Он решил, что я согласилась идти в садик. Но не тут то было. Как только за папой закрывается дверь, я открываю свой шкафчик - на нём нарисован зайка. Переобуваю сама туфельки и в садиковом сарафане выхожу в корридор садика. Спускаюсь по лестнице к дверям. История умалчивает, как мне удалось выскользнуть за дверь, которая открывается только по сигналу из садика, но это случилось. Мой побег был остановлен только охранником у самых ворот садика.
Когда за мной пришла мама, ей сообщили, что воспитательница не видела меня с утра, и строго-настрого велели отдавать меня только в руки воспитательнице. Оказалось, что папа, не увидев знакомую ему воспитательницу, принял нянечку за воспитательницу другой смены. Все очень перепугались. Мне несколько раз объяснили, что я могла уйти и потеряться, так что меня бы не нашли, что я бы не встретились больше с моими родителями. И я несколько раз сказала, что больше так не буду.
Последние трудности с садиком вызваны сразу двумя причинами. Во-первых, ошибкой был поход в дежурную группу летом. Моё недовольство усиливалось на протяжении всего месяца хождения туда. Там не было деток моего возраста, и вообще всё было не так, как я привыкла. Во-вторых, весь прошлый год ритуал был таков, что меня водила в садик бабушка. Но заболел дедушка, и меня стали водить в садик родители. Для этого (и не только для этого) они временным порядком переселились к бабушке. С утра есть много людей, кому можно покапризничать. Чем я и спешу воспользоваться.
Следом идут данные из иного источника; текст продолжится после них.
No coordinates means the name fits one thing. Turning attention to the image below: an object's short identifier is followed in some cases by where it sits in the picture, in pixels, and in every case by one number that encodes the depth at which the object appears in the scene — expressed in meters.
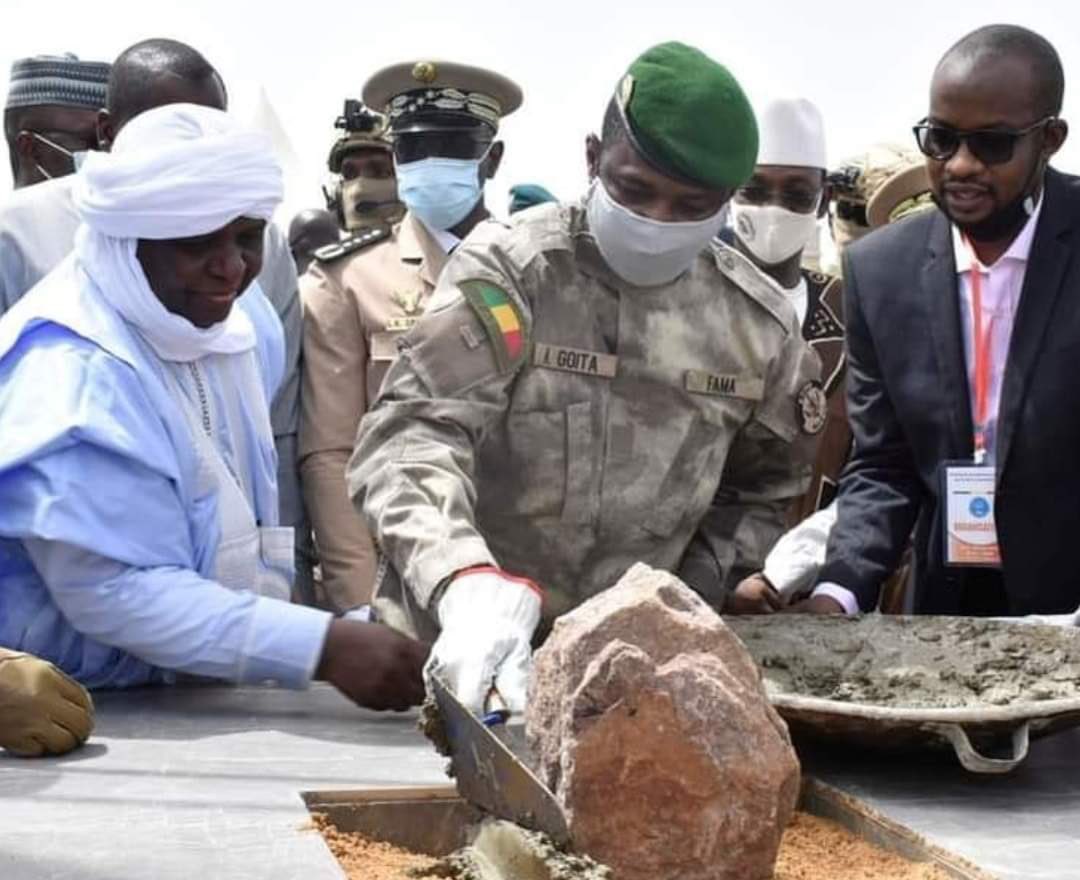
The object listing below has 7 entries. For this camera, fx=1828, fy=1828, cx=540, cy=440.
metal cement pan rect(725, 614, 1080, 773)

Кстати говоря, первые поползновения к побегу у меня возникли за день до. В то утро к списку мест, куда я просилась, добавлялся ещё "сбербанк". Туда должна была пойти бабушка, и меня уговаривали, что бабушка обязательно меня туда возьмёт, когда придёт за мной после сна. И вот папа привёл плачущую меня в группу, помог переобуться. Стал снова утешать. И вдруг я как-то успокоилась и сосредоточилась, расстегнула липучку туфельки, сняла её, потянулась к уличному ботинку со словами: "я сама пойду в сбербанк". Папа тогда не придал этому моему движению значения, снова обул меня и постарался успокоить.
В последующие дни и и даже недели ничего похожего не происходило, что немного успокаивает родителей. Похоже, мне действительно нужен был опыт радикального протестного действия, чтобы немного остыть в своём капризе. Когда за мной приходят, я всегда весело играю и даже не тороплюсь уходить. Воспитатели меня хвалят, говоря, что трудности заканчиваются, как только родители уходят за порог группы.
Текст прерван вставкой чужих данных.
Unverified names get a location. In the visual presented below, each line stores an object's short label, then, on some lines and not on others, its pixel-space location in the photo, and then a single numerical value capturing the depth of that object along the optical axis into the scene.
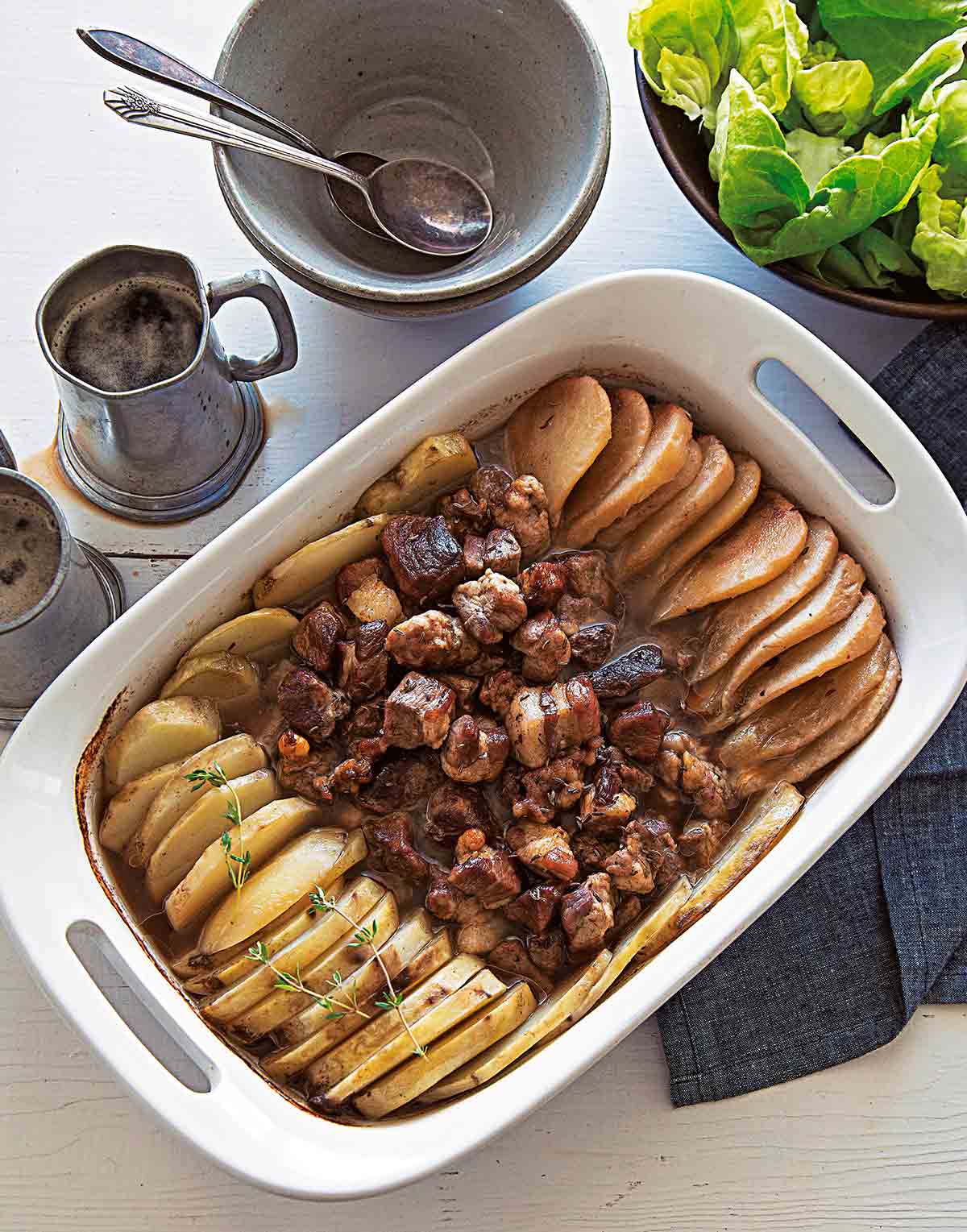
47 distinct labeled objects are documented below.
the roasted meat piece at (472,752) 0.88
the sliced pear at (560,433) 0.90
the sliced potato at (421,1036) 0.84
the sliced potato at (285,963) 0.85
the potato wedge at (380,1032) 0.85
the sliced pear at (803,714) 0.89
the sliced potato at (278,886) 0.86
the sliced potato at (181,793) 0.87
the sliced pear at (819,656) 0.89
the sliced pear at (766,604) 0.90
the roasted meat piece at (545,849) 0.87
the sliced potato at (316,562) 0.89
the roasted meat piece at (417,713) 0.88
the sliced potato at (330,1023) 0.85
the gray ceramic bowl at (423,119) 0.90
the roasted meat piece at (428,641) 0.88
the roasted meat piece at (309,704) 0.89
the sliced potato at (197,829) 0.87
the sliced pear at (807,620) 0.89
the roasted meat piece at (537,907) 0.87
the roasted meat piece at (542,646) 0.89
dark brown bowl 0.92
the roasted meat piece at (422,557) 0.89
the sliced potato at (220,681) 0.88
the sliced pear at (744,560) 0.90
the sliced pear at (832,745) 0.89
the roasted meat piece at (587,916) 0.87
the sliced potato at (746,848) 0.88
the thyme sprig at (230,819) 0.85
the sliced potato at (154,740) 0.87
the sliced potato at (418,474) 0.90
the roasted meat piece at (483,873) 0.87
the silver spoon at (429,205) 0.95
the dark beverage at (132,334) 0.91
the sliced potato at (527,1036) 0.85
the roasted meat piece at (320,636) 0.89
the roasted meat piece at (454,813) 0.89
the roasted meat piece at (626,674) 0.91
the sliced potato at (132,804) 0.87
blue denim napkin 0.92
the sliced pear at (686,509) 0.91
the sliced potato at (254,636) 0.89
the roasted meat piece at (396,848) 0.88
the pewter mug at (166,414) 0.88
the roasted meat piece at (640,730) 0.90
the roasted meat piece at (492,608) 0.89
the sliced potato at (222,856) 0.86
Единственный и снова радикальный выход, который сразу был ясен родителям, заключается в том, чтобы я ходила в садик дома в Авиагородке. К счастью, нам удалось получить путёвку. С октября меня в мой новый садик будет водить и забирать из него только мама.
Уже второй раз на папин осторожный вечерний вопрос "Как в садике?" я быстро отвечаю "хорошо", а затем интересуюсь сама: "а почему все спрашивают: как в садике?"